Its owner, Mohamed Al Fayed, broke the news to the magazine's 12 staff on Wednesday afternoon. Mr Al Fayed later said he had "done everything in my power to keep Punch alive by pumping in massive amounts of cash." "But as a businessman, sometimes the head has to triumph over the heart and it is therefore with great regret that I have decided to close." Slow collapse Punch was costing £40,000 ($58,000) per issue to produce but subscriptions had sunk to only 6,000, he said. Punch was launched in the summer of 1841, at a time of an upsurge in radical politics, and took a stance as the "defender of the oppressed and scourge of all authority." Punch's heyday came in the 1940s, when its circulation peaked at 175,000 per issue.

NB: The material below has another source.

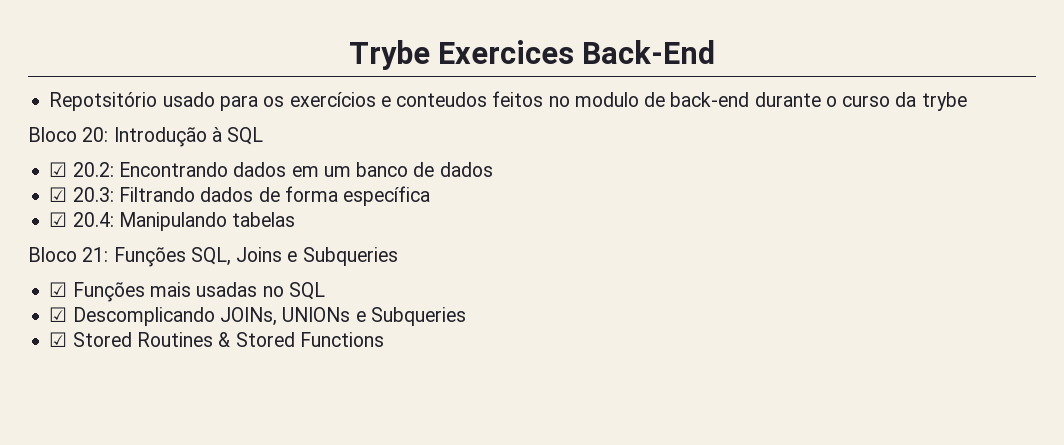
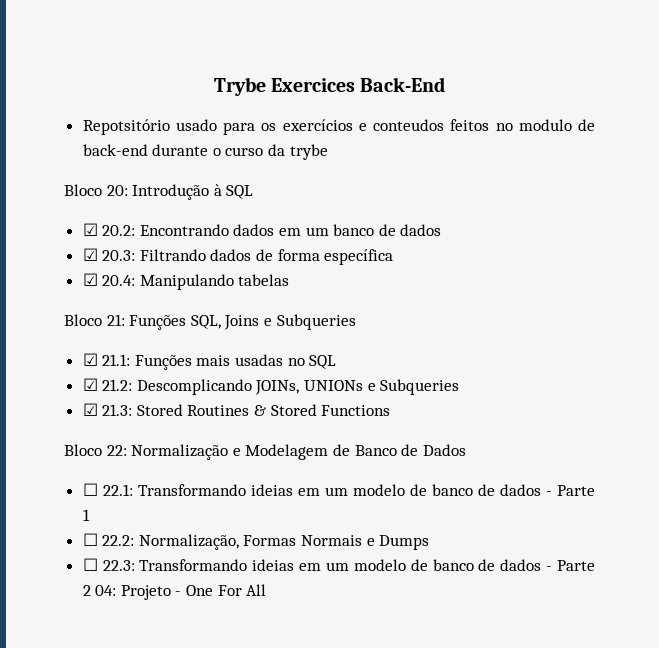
(68, 289) none -> [102,354,131,366] 21.1:
(68, 314) none -> [102,379,133,391] 21.2:
(68, 339) none -> [102,404,133,416] 21.3:
(384, 339) none -> [64,444,466,460] [82,483,595,496] [82,509,90,521] [82,533,430,550] [82,558,596,571] [82,584,267,600] // Bloco 22: Normalização e Modelagem de Banco de Dados // ☐ 22.1: Transformando ideias em um modelo de banco de dados - Parte 1 // ☐ 22.2: Normalização, Formas Normais e Dumps // ☐ 22.3: Transformando ideias em um modelo de banco de dados - Parte 2 04: Projeto - One For All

By that time its radical reputation had given way to a rather more staid image as staple reading material in dentists' waiting rooms. Second chance The title was revived when Mr Al Fayed, the Egyptian businessman who owns Knightsbridge store Harrods, bought it in 1996. "Punch is a British institution. I was immensely proud when I was able to revive the magazine after four years of absence," he said on Wednesday. "However, the warmth with which many people welcomed the return of Punch has not been reflected in sales." "It simply no longer makes commercial sense to keep an ailing publication afloat indefinitely."
Cyber option Not all the magazine's staff will lose their jobs - four will stay on to manage the website. Though the printed magazine will disappear, the online archive version means Punch's humour will live on. Mr Al Fayed has gained a reputation for refurbishing or salvaging British institutions. The Harrods owner also restored the house outside Paris which had been home to the Duke of Windsor and Wallis Simpson, the woman for whom the Duke gave up his right to the throne.